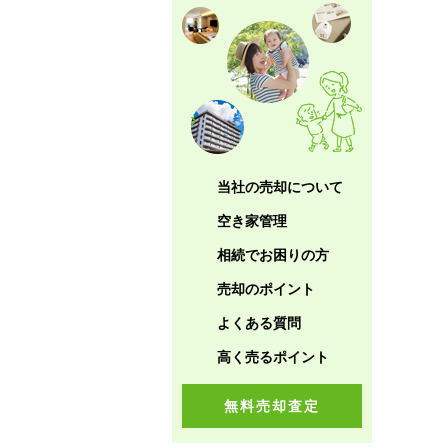
当社の売却について
空き家管理
相続でお困りの方
売却のポイント
よくある質問
高く売るポイント
無料売却査定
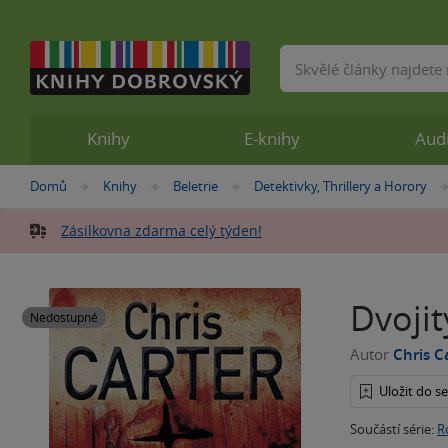
Vyhledávání
Knihy
E-knihy
Aud
Nacházíte
Domů
Knihy
Beletrie
Detektivky, Thrillery a Horory
»
»
»
se
zde:
Zásilkovna zdarma celý týden!
Dvojit
Nedostupné
Autor
Chris C
Uložit do 
Součástí série:
R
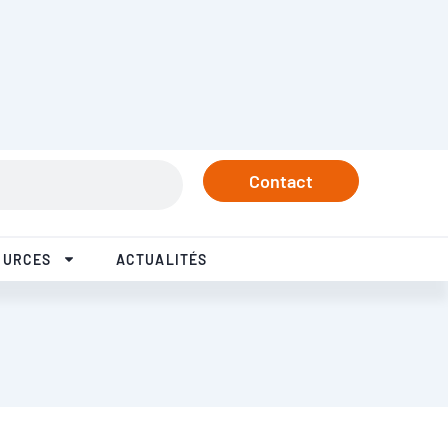
rtenaires
Tél. +33 3 84 57 37 77
Linkedin
Instagram
Facebook
Youtube
Contact
OURCES
ACTUALITÉS
arger la fiche technique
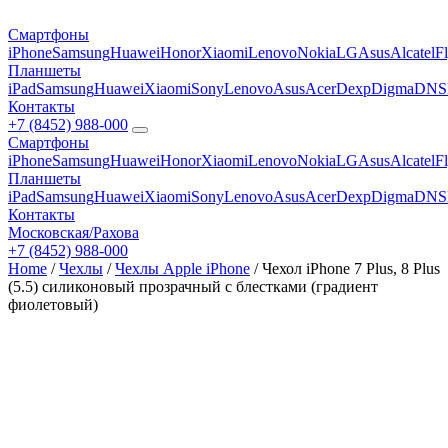
Смартфоны
iPhone
Samsung
Huawei
Honor
Xiaomi
Lenovo
Nokia
LG
Asus
Alcatel
F
Планшеты
iPad
Samsung
Huawei
Xiaomi
Sony
Lenovo
Asus
Acer
Dexp
Digma
DNS
Контакты
+7 (8452) 988-000
Смартфоны
iPhone
Samsung
Huawei
Honor
Xiaomi
Lenovo
Nokia
LG
Asus
Alcatel
F
Планшеты
iPad
Samsung
Huawei
Xiaomi
Sony
Lenovo
Asus
Acer
Dexp
Digma
DNS
Контакты
Московская/Рахова
+7 (8452) 988-000
Home
/
Чехлы
/
Чехлы Apple iPhone
/ Чехол iPhone 7 Plus, 8 Plus
(5.5) силиконовый прозрачный с блестками (градиент
фиолетовый)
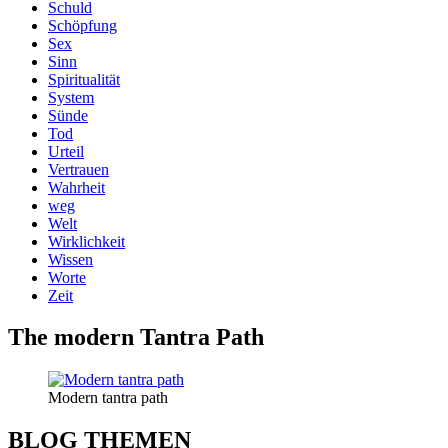
Schuld
Schöpfung
Sex
Sinn
Spiritualität
System
Sünde
Tod
Urteil
Vertrauen
Wahrheit
weg
Welt
Wirklichkeit
Wissen
Worte
Zeit
The modern Tantra Path
Modern tantra path
BLOG THEMEN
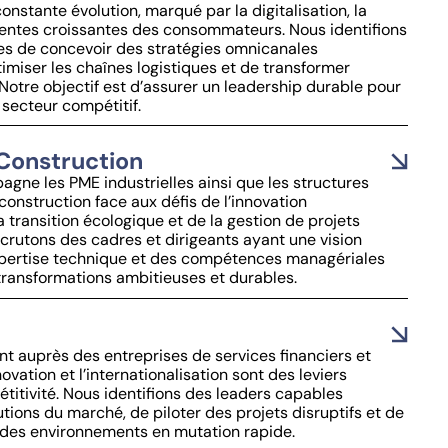
nstante évolution, marqué par la digitalisation, la
ttentes croissantes des consommateurs. Nous identifions
es de concevoir des stratégies omnicanales
imiser les chaînes logistiques et de transformer
 Notre objectif est d’assurer un leadership durable pour
 secteur compétitif.
 Construction
ne les PME industrielles ainsi que les structures
construction face aux défis de l’innovation
a transition écologique et de la gestion de projets
crutons des cadres et dirigeants ayant une vision
xpertise technique et des compétences managériales
transformations ambitieuses et durables.
nt auprès des entreprises de services financiers et
ovation et l’internationalisation sont des leviers
titivité. Nous identifions des leaders capables
utions du marché, de piloter des projets disruptifs et de
 des environnements en mutation rapide.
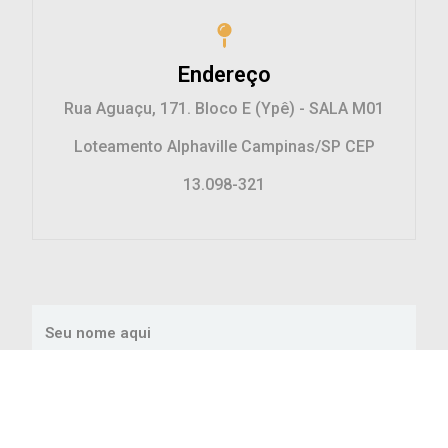
Endereço
Rua Aguaçu, 171. Bloco E (Ypê) - SALA M01
Loteamento Alphaville Campinas/SP CEP
13.098-321
Seu nome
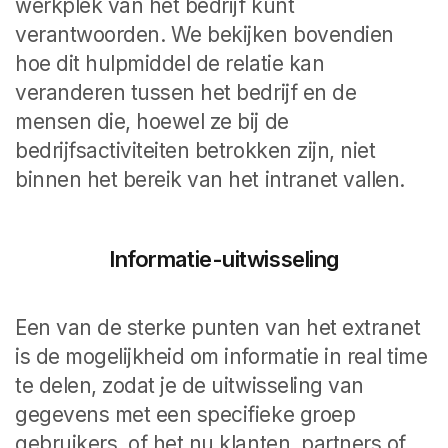
werkplek van het bedrijf kunt
verantwoorden. We bekijken bovendien
hoe dit hulpmiddel de relatie kan
veranderen tussen het bedrijf en de
mensen die, hoewel ze bij de
bedrijfsactiviteiten betrokken zijn, niet
binnen het bereik van het intranet vallen.
Informatie-uitwisseling
Een van de sterke punten van het extranet
is de mogelijkheid om informatie in real time
te delen, zodat je de uitwisseling van
gegevens met een specifieke groep
gebruikers, of het nu klanten, partners of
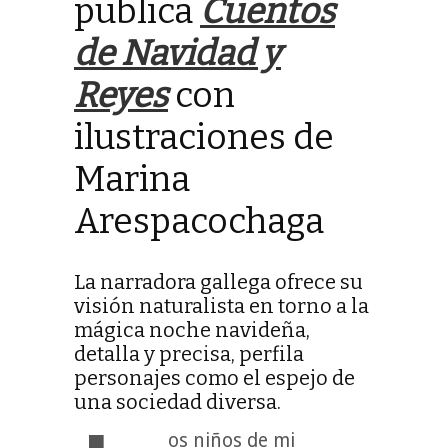
publica
Cuentos
de Navidad y
Reyes
con
ilustraciones de
Marina
Arespacochaga
La narradora gallega ofrece su
visión naturalista en torno a la
mágica noche navideña,
detalla y precisa, perfila
personajes como el espejo de
una sociedad diversa.
os niños de mi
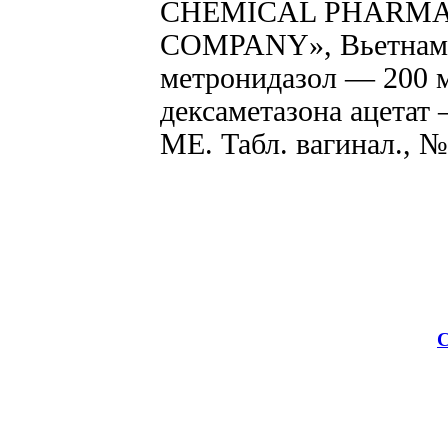
CHEMICAL PHARMA
COMPANY», Вьетнам. 
метронидазол — 200 м
дексаметазона ацетат 
ME. Табл. вагинал., №
С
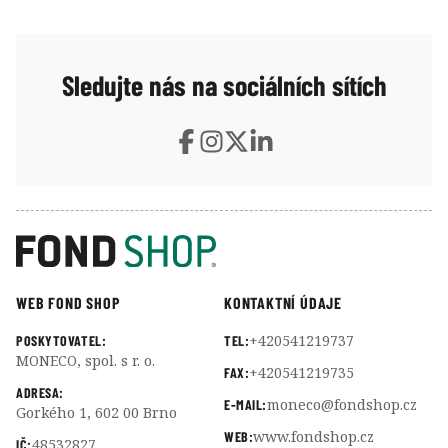
změnu ve výši sazeb za poslední rok a první zvýšení
sazeb za téměř 3 roky. Rozhodnutí bylo jednomyslné,
centrální bankéři dle slov prezidentky Lagarde ani
Sledujte nás na sociálních sítích
jinou možnost nediskutovali. Trhy očekávají další 25
bodové zvýšení sazeb na zářijovém zasedání.
WEB FOND SHOP
KONTAKTNÍ ÚDAJE
+420541219737
POSKYTOVATEL:
TEL:
MONECO, spol. s r. o.
+420541219735
FAX:
ADRESA:
moneco@fondshop.cz
E-MAIL:
Gorkého 1, 602 00 Brno
www.fondshop.cz
WEB:
48532827
IČ:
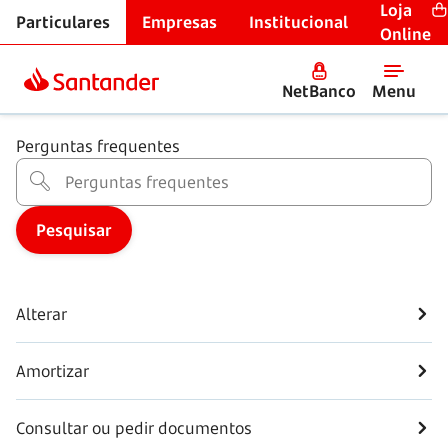
Loja
Particulares
Empresas
Institucional
Centro de Ajuda
Online
Crédito Habitação
NetBanco
Menu
Perguntas frequentes
Alterar
Amortizar
Consultar ou pedir documentos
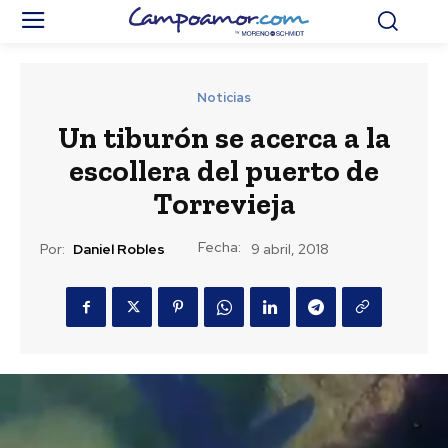
Noticias
Un tiburón se acerca a la
escollera del puerto de
Torrevieja
Fecha:
Por:
Daniel Robles
9 abril, 2018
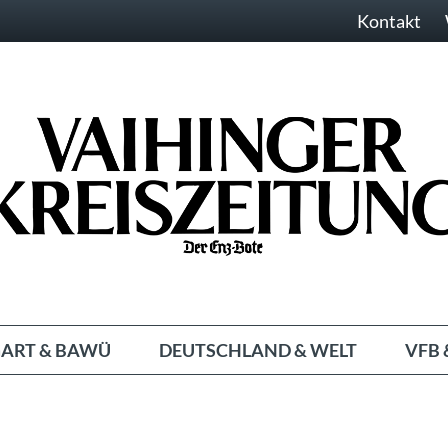
Kontakt
ART & BAWÜ
DEUTSCHLAND & WELT
VFB 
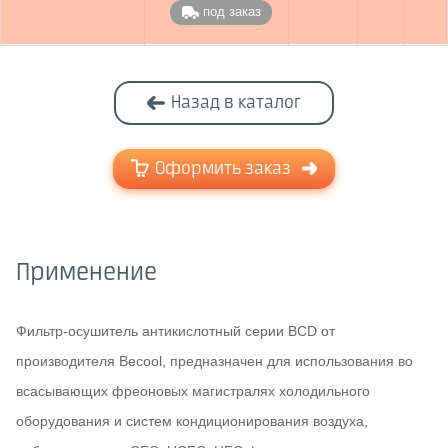
под заказ
Назад в каталог
Оформить заказ
Применение
Фильтр-осушитель антикислотный серии BCD от
производителя Becool, предназначен для использования во
всасывающих фреоновых магистралях холодильного
оборудования и систем кондиционирования воздуха,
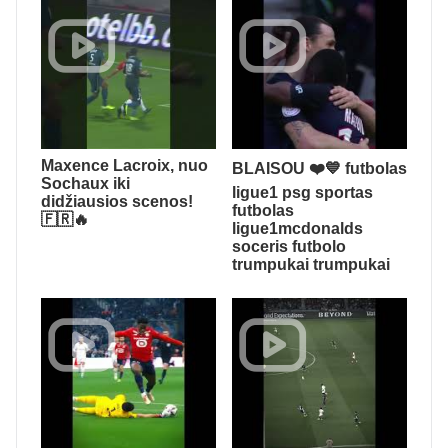
Maxence Lacroix, nuo
BLAISOU ❤️💙 futbolas
Sochaux iki
ligue1 psg sportas
didžiausios scenos!
futbolas
🇫🇷🔥
ligue1mcdonalds
soceris futbolo
trumpukai trumpukai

ABOUT THIS EXERCISE ::
Wherever a picture appears in the records above, skip it and retype everything else exactly.

WRITTEN SOLUTION ::
当社の売却について
空き家管理
相続でお困りの方
売却のポイント
よくある質問
高く売るポイント
無料売却査定
Vyhledávání
Knihy
E-knihy
Aud
Nacházíte
Domů
Knihy
Beletrie
Detektivky, Thrillery a Horory
»
»
»
se
zde:
Zásilkovna zdarma celý týden!
Dvojit
Nedostupné
Autor
Chris C
Uložit do 
Součástí série:
R
rtenaires
Tél. +33 3 84 57 37 77
Linkedin
Instagram
Facebook
Youtube
Contact
OURCES
ACTUALITÉS
arger la fiche technique
Смартфоны
iPhone
Samsung
Huawei
Honor
Xiaomi
Lenovo
Nokia
LG
Asus
Alcatel
F
Планшеты
iPad
Samsung
Huawei
Xiaomi
Sony
Lenovo
Asus
Acer
Dexp
Digma
DNS
Контакты
+7 (8452) 988-000
Смартфоны
iPhone
Samsung
Huawei
Honor
Xiaomi
Lenovo
Nokia
LG
Asus
Alcatel
F
Планшеты
iPad
Samsung
Huawei
Xiaomi
Sony
Lenovo
Asus
Acer
Dexp
Digma
DNS
Контакты
Московская/Рахова
+7 (8452) 988-000
Home
/
Чехлы
/
Чехлы Apple iPhone
/ Чехол iPhone 7 Plus, 8 Plus
(5.5) силиконовый прозрачный с блестками (градиент
фиолетовый)
Schuld
Schöpfung
Sex
Sinn
Spiritualität
System
Sünde
Tod
Urteil
Vertrauen
Wahrheit
weg
Welt
Wirklichkeit
Wissen
Worte
Zeit
The modern Tantra Path
Modern tantra path
BLOG THEMEN
nstante évolution, marqué par la digitalisation, la
ttentes croissantes des consommateurs. Nous identifions
es de concevoir des stratégies omnicanales
imiser les chaînes logistiques et de transformer
 Notre objectif est d’assurer un leadership durable pour
 secteur compétitif.
 Construction
ne les PME industrielles ainsi que les structures
construction face aux défis de l’innovation
a transition écologique et de la gestion de projets
crutons des cadres et dirigeants ayant une vision
xpertise technique et des compétences managériales
transformations ambitieuses et durables.
nt auprès des entreprises de services financiers et
ovation et l’internationalisation sont des leviers
titivité. Nous identifions des leaders capables
utions du marché, de piloter des projets disruptifs et de
 des environnements en mutation rapide.
Endereço
Rua Aguaçu, 171. Bloco E (Ypê) - SALA M01
Loteamento Alphaville Campinas/SP CEP
13.098-321
Seu nome
werkplek van het bedrijf kunt
verantwoorden. We bekijken bovendien
hoe dit hulpmiddel de relatie kan
veranderen tussen het bedrijf en de
mensen die, hoewel ze bij de
bedrijfsactiviteiten betrokken zijn, niet
binnen het bereik van het intranet vallen.
Informatie-uitwisseling
Een van de sterke punten van het extranet
is de mogelijkheid om informatie in real time
te delen, zodat je de uitwisseling van
gegevens met een specifieke groep
gebruikers, of het nu klanten, partners of
publica
Cuentos
de Navidad y
Reyes
con
ilustraciones de
Marina
Arespacochaga
La narradora gallega ofrece su
visión naturalista en torno a la
mágica noche navideña,
detalla y precisa, perfila
personajes como el espejo de
una sociedad diversa.
os niños de mi
CHEMICAL PHARMA
COMPANY», Вьетнам. 
метронидазол — 200 м
дексаметазона ацетат 
ME. Табл. вагинал., №
С
změnu ve výši sazeb za poslední rok a první zvýšení
sazeb za téměř 3 roky. Rozhodnutí bylo jednomyslné,
centrální bankéři dle slov prezidentky Lagarde ani
Sledujte nás na sociálních sítích
jinou možnost nediskutovali. Trhy očekávají další 25
bodové zvýšení sazeb na zářijovém zasedání.
WEB FOND SHOP
KONTAKTNÍ ÚDAJE
+420541219737
POSKYTOVATEL:
TEL:
MONECO, spol. s r. o.
+420541219735
FAX:
ADRESA:
moneco@fondshop.cz
E-MAIL:
Gorkého 1, 602 00 Brno
www.fondshop.cz
WEB:
48532827
IČ:
Loja
Particulares
Empresas
Institucional
Centro de Ajuda
Online
Crédito Habitação
NetBanco
Menu
Perguntas frequentes
Alterar
Amortizar
Consultar ou pedir documentos
Noticias
Un tiburón se acerca a la
escollera del puerto de
Torrevieja
Fecha:
Por:
Daniel Robles
9 abril, 2018
Kontakt
ART & BAWÜ
DEUTSCHLAND & WELT
VFB 
под заказ
Назад в каталог
Оформить заказ
Применение
Фильтр-осушитель антикислотный серии BCD от
производителя Becool, предназначен для использования во
всасывающих фреоновых магистралях холодильного
оборудования и систем кондиционирования воздуха,
Maxence Lacroix, nuo
BLAISOU ❤️💙 futbolas
Sochaux iki
ligue1 psg sportas
didžiausios scenos!
futbolas
🇫🇷🔥
ligue1mcdonalds
soceris futbolo
trumpukai trumpukai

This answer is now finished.